O técnico Fernando Diniz superou a desconfiança da torcida do São Paulo na chegada em 2019 e estava em alta no momento em que o futebol brasileiro foi interrompido pela pandemia do novo coronavírus. Um dos pilares para que o time pudesse evoluir na atual temporada é o experiente Daniel Alves, contratado no ano passado e lidera o time dentro de campo, recebendo todos os elogios do treinador devido à postura em relação ao time.

Em entrevista aos jornalistas João Carlos Albuquerque e Rodrigo Viana, no programa Os Canalhas, o treinador do São Paulo diz que a contratação de Daniel foi um grande acerto da diretoria e que o clube não sabia o tamanho do acerto ao repatriar o atleta que estava na Europa havia 17 anos, passando por Sevilla, Barcelona Juventus e Paris Saint-Germain.

“O Daniel não é um jogador só, ele é um ser humano diferente. Para quem convive, sabe. Ele é um cara muito focado na profissão, é um cara que tem um grau de interesse em ajudar os outros muito elevado, que as pessoas não imaginam, então ele gosta de fazer as pessoas que estão do lado dele melhores e é um ser coletivo, é só você ver onde ele jogou muito bem e como que era a coletividade no Barcelona e ele eu tenho certeza que ele era uma figura central naquele time, mais do que a gente imagina”, afirma Diniz.

“Ele faz qualquer ambiente ficar melhor porque ele tem a dedicação dele, ele sabe abordar os jogadores, os mais jovens ele tem interesse, nos mais experientes ele compõe, ele ajuda o treinador, então o São Paulo fez uma contratação que ele nem sabia o tamanho do acerto, porque foi um grande acerto do São Paulo a vinda do Daniel e eu acho que para o futebol brasileiro também, não foi só para o São Paulo, é um jogador, um personagem muito ímpar”, completa o treinador.

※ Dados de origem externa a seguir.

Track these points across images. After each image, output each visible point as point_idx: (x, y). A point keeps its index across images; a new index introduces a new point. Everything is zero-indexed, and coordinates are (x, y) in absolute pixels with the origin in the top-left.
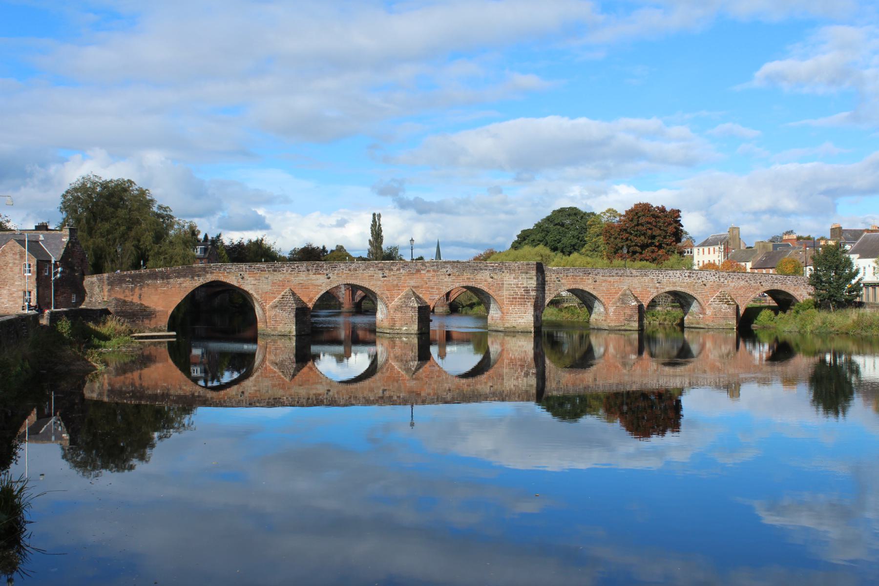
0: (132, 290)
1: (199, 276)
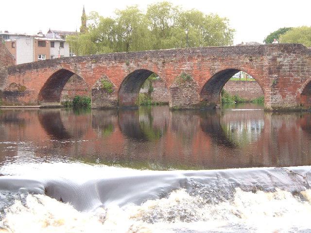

Fernando Diniz também analisa a forma como o comportamento do torcedor do São Paulo em relação ao seu time mudou de 2019 para a atual temporada, quando conseguiu bons resultados dentro de campo e fala da importância de que o time volte a ser campeão, já que a última conquista foi a Copa Sul-Americana de 2012, há mais de 7 anos.

“Eu acho que esse é um momento singular no São Paulo, do meu momento. Quando parou, era o nosso melhor momento, eu acho que o ano passado foi um ano bem mais difícil, o São Paulo está muito sofrido pela ausência de títulos e então a gente fez um campeonato bom ano passado, em alguns jogos, principalmente os jogos mais emblemáticos, que exigiu que o time não tinha margem para perder, a equipe conseguiu corresponder muito bem, então emocionalmente a gente saiu muito fortalecido, que não era uma coisa fácil ano passado, do jeito que eu encontrei o time e pelos desafios que a gente tinha até o final do campeonato”, afirma o treinador.

“A gente não tem garantia dos títulos, mas o trabalho a gente está fazendo nessa direção de conquistar título, porque o São Paulo precisa ganhar e a gente vai ser avaliado pelo resultado. Todo mundo faz as coisas para ganhar no futebol, eu faço muito, para caramba, para ganhar, eu trabalho para fazer todas as coisas que eu faço é para ter o resultado final do jogo. É nessa direção que a gente vai, que a gente precisa ganhar, a gente tem que ganhar, o São Paulo tem que ganhar”, completa.